**Source records**:
+-------+

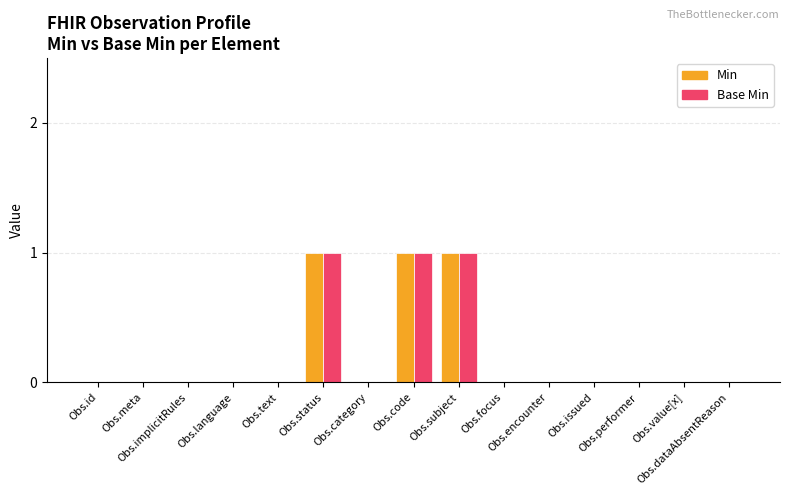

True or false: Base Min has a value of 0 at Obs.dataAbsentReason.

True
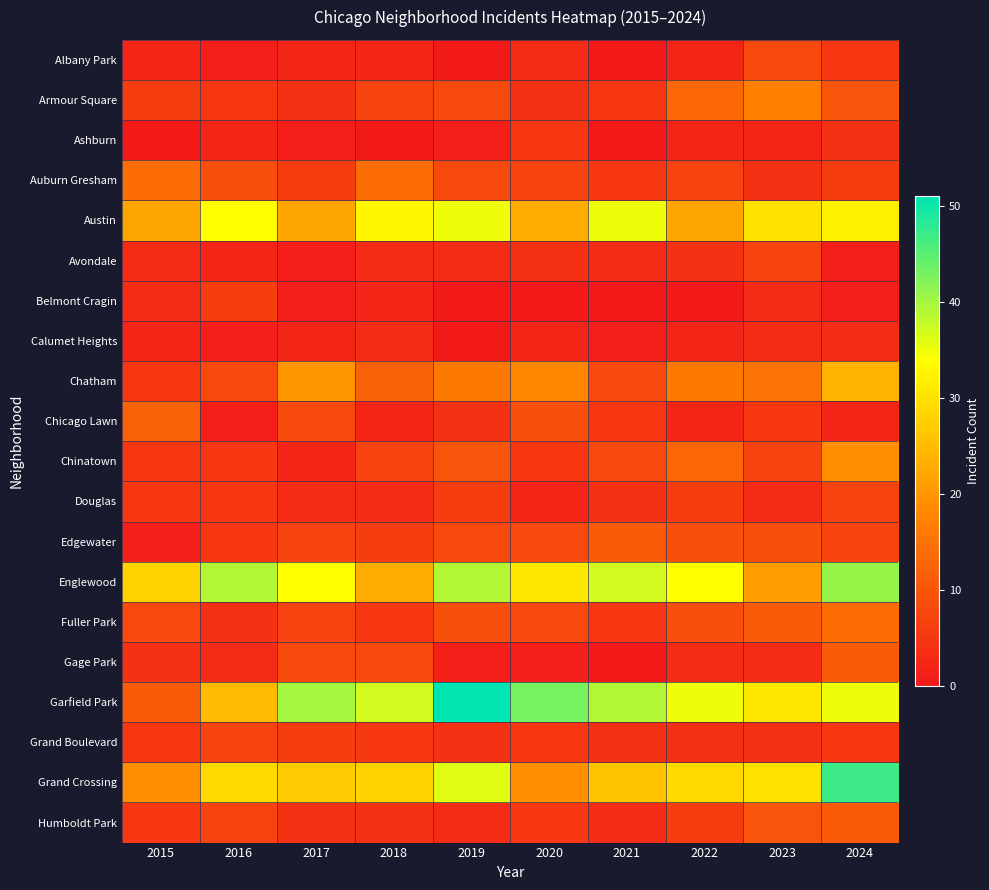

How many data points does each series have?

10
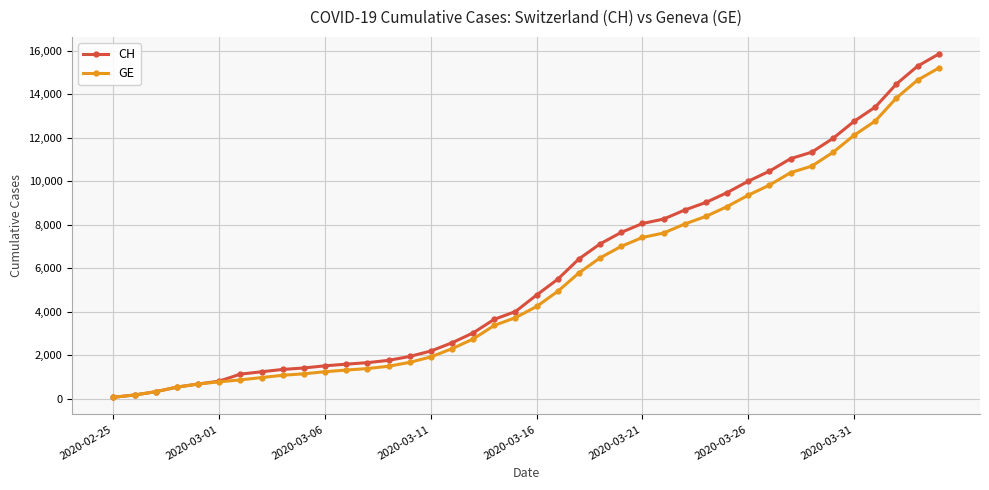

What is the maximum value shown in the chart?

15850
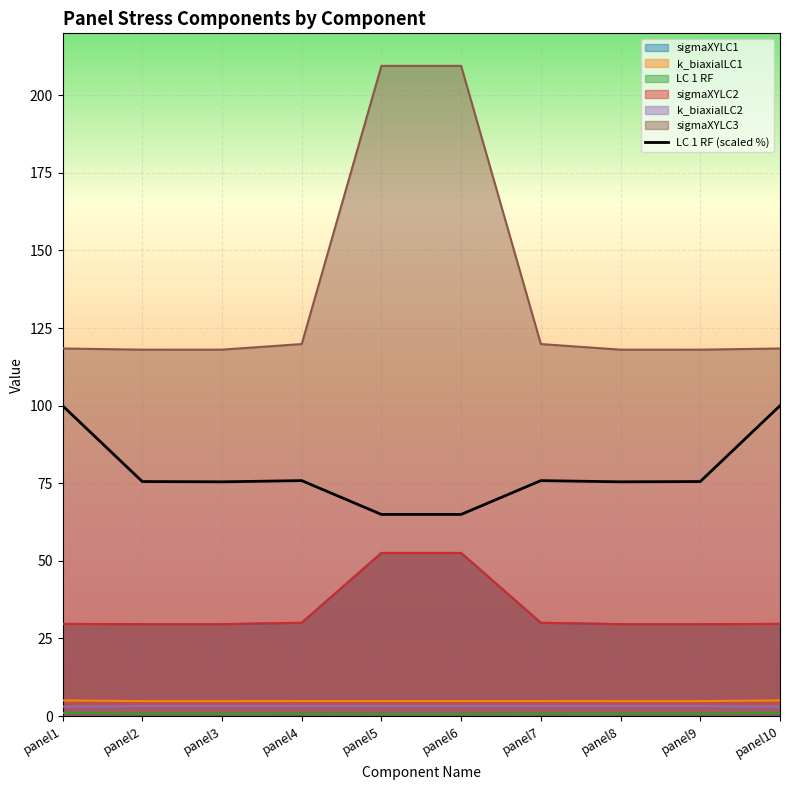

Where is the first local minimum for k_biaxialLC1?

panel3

+-------+

**What this task involves**: Report every line of the source records that contains the string "value", with case counting in the match.

**Solution to the problem**:
True or false: Base Min has a value of 0 at Obs.dataAbsentReason.
What is the maximum value shown in the chart?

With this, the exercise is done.